Abstract:
The advancement of computer vision and deep learning have delved deeply into the realm of
human pose detection, with applications spanning across diverse fields such as healthcare,
animation, and autonomous driving. 3D pose estimation plays a pivotal role in activity
recognition, yet it grapples with persistent issues stemming from uncertainties in body
proportions and occlusions. Despite the progress in computer vision and graphics, achieving
precise 3D points remains difficult, especially in dynamic environments or due to uncertain
body proportions, occlusion, and the loss of depth information. In this research, we propose a
framework to estimate the 3D pose of an individual using videos captured from multiple
cameras mounted at different angles.
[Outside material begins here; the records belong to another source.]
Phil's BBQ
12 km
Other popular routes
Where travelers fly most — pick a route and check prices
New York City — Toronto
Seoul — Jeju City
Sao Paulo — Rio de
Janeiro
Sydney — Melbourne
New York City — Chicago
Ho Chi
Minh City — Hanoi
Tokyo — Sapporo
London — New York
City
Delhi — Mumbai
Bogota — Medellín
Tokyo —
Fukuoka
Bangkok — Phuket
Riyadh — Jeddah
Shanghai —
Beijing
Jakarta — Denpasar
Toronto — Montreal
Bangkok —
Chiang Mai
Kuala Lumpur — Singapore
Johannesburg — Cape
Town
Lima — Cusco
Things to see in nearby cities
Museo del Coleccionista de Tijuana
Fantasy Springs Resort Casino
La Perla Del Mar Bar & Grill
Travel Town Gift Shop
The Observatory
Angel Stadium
The focus shifts towards the domain of multi-view
geometry estimation to achieve a more accurate 3D pose estimation. This process encompasses
the estimation of 2D poses for each view and the subsequent reconstruction of 3D
representations through technique like triangulation. The framework uses a dataset ‘Fit 3D’ for
the evaluation of its approach. We used the metric MPJPE (Mean Per Joint Position Error) and
resulted in value of 14.4mm (algebraic triangulation with confidence). The proposed
methodology will facilitate the Physiotherapist, fitness advisor/trainers, and orthopedic
specialists in the analysis of the person from different angles using 3D pose estimation.